The truth about “Clang & Chime”

September 7, 2009

So you might have heard by now that I’m about to release this new album…

(…well, maybe you haven’t.  I have, after all, been pretty low key about the whole thing.  ;)

The name of this big new piece of stuff I’m about to put out into the world is “Clang & Chime”.  I’ve gotten a number of different reactions to this name from a number of different people; some who are total strangers; some who are close friends and family members whose opinions I either can’t escape, totally respect, or both.

Most people respond well to it.  Of all the titles I’ve given to things I’ve made, this one has the best “score” coming out of the gate.  It seems to prompt people to ask for more information about it as soon as they hear it.  Friends in marketing tell me that’s a good thing… that it’s the equivalent of a book or magazine having a cool cover, and that more people will be inclined to listen to it because they like the name of the record.

As much as I hope they’re right, I can’t say that it has anything to do with why the record is called what it’s called.  “Clang & Chime” means a quite a few different things to ME… let’s start there before we get to anyone else’s interpretation!

There’s the completely literal sense to start with.  Over the years I’ve spent traveling and performing, I’ve played in just about every situation you can imagine, and wherever I go, I only sound as good as the sound engineer makes me.  The great thing about using an acoustic guitar is that everyone knows what it’s supposed to sound like in the hands of a solo songwriter.  But nobody, professional sound engineers with years of experience included, has a frigging CLUE what I’m up to with a bass in my hands.

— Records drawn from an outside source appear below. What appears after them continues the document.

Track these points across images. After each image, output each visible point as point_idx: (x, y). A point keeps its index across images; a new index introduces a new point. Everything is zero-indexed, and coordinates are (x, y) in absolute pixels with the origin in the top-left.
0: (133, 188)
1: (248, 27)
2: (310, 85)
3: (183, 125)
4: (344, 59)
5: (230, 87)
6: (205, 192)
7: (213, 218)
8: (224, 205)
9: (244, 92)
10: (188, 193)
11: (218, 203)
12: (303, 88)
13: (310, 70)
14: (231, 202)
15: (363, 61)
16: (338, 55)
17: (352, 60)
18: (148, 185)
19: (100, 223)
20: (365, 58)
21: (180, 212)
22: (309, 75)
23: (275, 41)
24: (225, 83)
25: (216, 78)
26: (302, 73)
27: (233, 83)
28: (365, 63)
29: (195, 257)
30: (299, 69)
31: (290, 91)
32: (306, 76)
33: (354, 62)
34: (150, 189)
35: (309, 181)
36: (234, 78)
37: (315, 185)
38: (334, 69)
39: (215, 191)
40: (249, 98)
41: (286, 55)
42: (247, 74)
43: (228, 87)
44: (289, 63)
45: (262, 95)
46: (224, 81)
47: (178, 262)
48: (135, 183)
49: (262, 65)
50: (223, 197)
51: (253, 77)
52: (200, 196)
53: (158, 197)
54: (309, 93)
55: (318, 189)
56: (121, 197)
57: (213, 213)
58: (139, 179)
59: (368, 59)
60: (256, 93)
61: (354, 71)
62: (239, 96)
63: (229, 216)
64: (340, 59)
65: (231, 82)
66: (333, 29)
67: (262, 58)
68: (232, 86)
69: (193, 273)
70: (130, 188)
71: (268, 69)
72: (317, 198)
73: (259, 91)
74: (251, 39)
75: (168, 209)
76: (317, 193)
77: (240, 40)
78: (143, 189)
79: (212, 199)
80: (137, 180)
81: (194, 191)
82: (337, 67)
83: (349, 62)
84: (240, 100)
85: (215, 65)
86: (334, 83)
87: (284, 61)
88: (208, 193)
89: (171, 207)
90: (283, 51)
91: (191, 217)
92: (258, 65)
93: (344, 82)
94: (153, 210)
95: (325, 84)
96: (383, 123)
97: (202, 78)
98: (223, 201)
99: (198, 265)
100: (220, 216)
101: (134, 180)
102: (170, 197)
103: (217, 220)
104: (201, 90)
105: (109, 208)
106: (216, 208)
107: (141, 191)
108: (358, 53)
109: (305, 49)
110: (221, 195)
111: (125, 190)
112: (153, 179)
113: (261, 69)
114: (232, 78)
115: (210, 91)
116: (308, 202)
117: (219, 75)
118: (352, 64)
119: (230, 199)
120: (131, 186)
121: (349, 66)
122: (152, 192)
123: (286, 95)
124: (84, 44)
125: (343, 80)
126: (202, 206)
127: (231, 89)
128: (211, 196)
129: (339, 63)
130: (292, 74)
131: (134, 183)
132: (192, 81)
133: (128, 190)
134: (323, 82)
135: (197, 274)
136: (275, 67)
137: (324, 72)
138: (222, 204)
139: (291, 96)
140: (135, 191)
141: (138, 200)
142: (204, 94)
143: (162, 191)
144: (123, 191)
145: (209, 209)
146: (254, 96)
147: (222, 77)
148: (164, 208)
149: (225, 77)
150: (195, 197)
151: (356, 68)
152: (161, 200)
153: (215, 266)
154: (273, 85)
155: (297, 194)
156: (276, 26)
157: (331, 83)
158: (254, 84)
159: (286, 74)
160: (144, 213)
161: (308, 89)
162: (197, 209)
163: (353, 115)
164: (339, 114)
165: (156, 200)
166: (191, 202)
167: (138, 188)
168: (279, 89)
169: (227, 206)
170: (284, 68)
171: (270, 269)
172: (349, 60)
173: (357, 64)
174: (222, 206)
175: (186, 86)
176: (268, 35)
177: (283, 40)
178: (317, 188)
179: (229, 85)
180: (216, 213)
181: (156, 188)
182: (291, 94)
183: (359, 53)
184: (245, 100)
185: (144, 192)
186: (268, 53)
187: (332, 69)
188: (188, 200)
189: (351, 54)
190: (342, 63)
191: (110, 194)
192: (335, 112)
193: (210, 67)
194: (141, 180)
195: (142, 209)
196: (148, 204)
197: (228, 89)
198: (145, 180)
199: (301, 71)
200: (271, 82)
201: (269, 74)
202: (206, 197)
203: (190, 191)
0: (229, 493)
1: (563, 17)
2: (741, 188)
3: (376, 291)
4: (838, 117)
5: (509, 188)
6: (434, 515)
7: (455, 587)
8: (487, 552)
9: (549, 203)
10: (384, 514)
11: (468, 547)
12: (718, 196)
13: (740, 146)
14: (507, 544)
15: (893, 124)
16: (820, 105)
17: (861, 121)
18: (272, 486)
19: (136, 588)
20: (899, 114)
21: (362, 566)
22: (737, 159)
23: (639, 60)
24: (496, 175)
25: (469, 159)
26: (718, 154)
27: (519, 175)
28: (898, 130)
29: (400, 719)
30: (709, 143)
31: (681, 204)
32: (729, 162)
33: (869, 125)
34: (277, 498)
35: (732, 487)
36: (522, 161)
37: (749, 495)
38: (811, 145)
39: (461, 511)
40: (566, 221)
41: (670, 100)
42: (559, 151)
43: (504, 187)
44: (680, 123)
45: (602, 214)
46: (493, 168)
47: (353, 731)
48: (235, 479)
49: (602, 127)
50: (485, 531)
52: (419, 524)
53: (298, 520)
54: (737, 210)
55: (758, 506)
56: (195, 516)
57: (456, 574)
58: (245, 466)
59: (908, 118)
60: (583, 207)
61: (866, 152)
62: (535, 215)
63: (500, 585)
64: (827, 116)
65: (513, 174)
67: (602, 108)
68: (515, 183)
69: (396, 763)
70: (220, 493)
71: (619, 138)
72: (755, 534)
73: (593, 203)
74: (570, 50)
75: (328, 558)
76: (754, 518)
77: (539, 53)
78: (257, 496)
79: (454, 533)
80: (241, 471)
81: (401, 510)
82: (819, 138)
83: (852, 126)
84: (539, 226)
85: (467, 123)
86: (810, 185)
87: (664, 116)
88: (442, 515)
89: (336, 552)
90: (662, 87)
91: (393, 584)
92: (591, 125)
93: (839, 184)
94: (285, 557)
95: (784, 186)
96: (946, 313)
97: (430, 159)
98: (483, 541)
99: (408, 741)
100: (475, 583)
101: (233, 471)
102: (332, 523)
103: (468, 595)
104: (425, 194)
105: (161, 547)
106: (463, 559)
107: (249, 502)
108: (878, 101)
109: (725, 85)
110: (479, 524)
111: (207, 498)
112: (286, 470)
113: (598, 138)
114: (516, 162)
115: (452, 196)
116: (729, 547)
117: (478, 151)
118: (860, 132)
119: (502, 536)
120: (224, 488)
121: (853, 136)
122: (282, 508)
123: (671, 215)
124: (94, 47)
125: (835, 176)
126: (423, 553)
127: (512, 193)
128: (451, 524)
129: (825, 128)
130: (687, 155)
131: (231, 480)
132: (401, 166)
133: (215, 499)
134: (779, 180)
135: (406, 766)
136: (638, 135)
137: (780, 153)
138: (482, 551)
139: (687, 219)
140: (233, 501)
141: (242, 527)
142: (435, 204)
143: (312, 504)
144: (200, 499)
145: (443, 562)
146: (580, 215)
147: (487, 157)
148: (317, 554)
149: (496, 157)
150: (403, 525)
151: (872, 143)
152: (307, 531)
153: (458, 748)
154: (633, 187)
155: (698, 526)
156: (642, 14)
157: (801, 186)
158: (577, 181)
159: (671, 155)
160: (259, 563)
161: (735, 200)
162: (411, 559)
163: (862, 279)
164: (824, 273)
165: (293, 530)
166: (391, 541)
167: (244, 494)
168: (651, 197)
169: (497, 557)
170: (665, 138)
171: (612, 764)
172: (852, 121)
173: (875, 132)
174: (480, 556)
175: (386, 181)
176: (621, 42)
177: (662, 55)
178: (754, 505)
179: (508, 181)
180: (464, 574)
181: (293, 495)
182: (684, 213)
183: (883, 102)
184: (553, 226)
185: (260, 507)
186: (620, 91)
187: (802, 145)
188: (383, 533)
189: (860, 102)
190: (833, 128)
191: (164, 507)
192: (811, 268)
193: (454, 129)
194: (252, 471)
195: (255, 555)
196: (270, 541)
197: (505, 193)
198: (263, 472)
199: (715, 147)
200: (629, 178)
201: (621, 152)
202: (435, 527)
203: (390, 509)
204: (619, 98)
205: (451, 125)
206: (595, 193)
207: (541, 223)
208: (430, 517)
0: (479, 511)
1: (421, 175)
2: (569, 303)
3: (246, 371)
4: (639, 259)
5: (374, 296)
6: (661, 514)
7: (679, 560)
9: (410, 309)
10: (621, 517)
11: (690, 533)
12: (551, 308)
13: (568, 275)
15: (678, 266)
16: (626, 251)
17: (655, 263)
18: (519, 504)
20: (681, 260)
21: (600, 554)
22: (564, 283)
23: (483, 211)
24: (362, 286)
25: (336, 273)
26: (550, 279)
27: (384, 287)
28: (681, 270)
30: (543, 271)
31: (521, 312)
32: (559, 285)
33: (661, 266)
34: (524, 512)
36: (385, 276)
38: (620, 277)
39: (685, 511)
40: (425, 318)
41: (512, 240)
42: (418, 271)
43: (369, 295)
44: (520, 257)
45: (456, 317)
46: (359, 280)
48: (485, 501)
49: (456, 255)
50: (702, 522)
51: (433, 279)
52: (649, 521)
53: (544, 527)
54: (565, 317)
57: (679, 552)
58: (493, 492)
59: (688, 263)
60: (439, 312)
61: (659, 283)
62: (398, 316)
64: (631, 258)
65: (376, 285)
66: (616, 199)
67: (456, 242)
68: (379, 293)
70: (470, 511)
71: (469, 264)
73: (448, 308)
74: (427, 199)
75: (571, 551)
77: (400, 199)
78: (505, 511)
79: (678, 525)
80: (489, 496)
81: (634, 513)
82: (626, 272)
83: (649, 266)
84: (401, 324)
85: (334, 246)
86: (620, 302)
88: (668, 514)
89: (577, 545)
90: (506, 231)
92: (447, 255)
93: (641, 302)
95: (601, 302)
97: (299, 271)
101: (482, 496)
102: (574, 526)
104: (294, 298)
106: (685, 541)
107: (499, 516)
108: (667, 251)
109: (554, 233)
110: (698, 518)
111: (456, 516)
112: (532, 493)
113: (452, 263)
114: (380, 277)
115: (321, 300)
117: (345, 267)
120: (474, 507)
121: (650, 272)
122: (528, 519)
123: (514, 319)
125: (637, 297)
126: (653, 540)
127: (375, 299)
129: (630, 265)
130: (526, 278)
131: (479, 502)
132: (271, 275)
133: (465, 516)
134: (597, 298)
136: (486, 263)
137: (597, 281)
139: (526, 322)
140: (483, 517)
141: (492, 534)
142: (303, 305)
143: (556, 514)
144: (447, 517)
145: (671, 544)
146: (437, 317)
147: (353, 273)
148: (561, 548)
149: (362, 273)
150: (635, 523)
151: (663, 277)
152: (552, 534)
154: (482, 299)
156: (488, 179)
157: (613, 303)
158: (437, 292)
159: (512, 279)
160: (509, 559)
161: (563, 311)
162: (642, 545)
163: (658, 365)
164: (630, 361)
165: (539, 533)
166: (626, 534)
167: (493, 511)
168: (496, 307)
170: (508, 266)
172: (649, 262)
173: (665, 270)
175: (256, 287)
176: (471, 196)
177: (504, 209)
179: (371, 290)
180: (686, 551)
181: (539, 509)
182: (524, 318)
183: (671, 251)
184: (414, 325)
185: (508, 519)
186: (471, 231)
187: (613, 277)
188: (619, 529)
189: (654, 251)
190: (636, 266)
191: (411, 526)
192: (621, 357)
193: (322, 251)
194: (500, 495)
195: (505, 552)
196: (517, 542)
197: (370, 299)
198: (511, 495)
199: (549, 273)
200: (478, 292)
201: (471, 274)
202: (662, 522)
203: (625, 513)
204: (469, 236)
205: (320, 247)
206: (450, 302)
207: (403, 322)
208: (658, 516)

Looking back on the past decade, I can count the number of sound engineers who have known innately what I’m going for on one hand.  For the rest of them, brows furrowed and faces frowning as they pushed buttons and twisted dials on their mixing consoles, I started using a descriptive phrase that seemed to help more times than not:  “When you get it right, it should clang and chime”.  This became my mantra for years, and helped define the sound that has helped to define me as an artist.

I like it: “Clang” describes a sound that is abrupt and harsh, but still resonant — “Chime” describes a resonant sound that is more pure and agreeable; and this brings up the idea of Consonance vs. Dissonance.

Clang String

Chime String

Lyrically, these songs deal with recognizing human fallibility — within our relationships, and within ourselves — and with how we reconcile those flaws.  Bringing the idea of resonance a step further:  Eastern spirituality deals with the idea of Chakras, or energy centers in the body that resonate along with certain frequencies, and react badly to other frequencies.  Everything we experience is in some way or another affecting the way our own energy is flowing; consequentially enhancing or disrupting our lives.   Human experience is, in fact, a constant push and pull between these states.

So while my playing may evoke the literal sense of “Clang & Chime”, the lyrics of these songs are meant to evoke the sense of that fallibility as dissonance, and of that reconciliation as consonance.

Call it whatever feels appropriate:  Tension and Release.  Cacophony and Harmony.  Yin and Yang.  Sorrow and Joy.

I call it Clang & Chime.

I hope you’ll spend some time with it as soon as it’s released. :)

(until the stroke of midnight that starts September 14th, you can pre-order the limited special editions of Clang & Chime by going to http://sethhoran.blogspot.com)



  1. Thanks for the great explanation! As a non-practicing buddhist (what my mother calls me) the way you described the relationship between clang & chime and the lyrics actually made sense. A musical cause and effect, or karma, if you will. Uh…OK, maybe not. Definitely looking forward to the new album, got mine on order! Oh, and thanks for all the great music you’ve brought into my life!

  2. I can’t wait to spend some time with it!! Judging from the masters sent out for the production process, I’m sure the fully produced versions will sound FANTASTIC!

    Hope you’ll make it back to Charlotte soon so I can hear them live :)

  3. For every reaction there is an equal and opposite reaction. Unless you are speaking in terms of emotions. Then, we are just sending out what we got and seeing what hits and what, if anything, sticks. Oh, it sounds primitive, for ’tis.

    I call it the “toooot toooot” effect.

  4. Seth says: “Human experience is, in fact, a constant push and pull between these states.”

    Ain’t that the truth! Thanks for continually finding ways to keep the resonance and the dissonance relevant. I can’t wait for the release.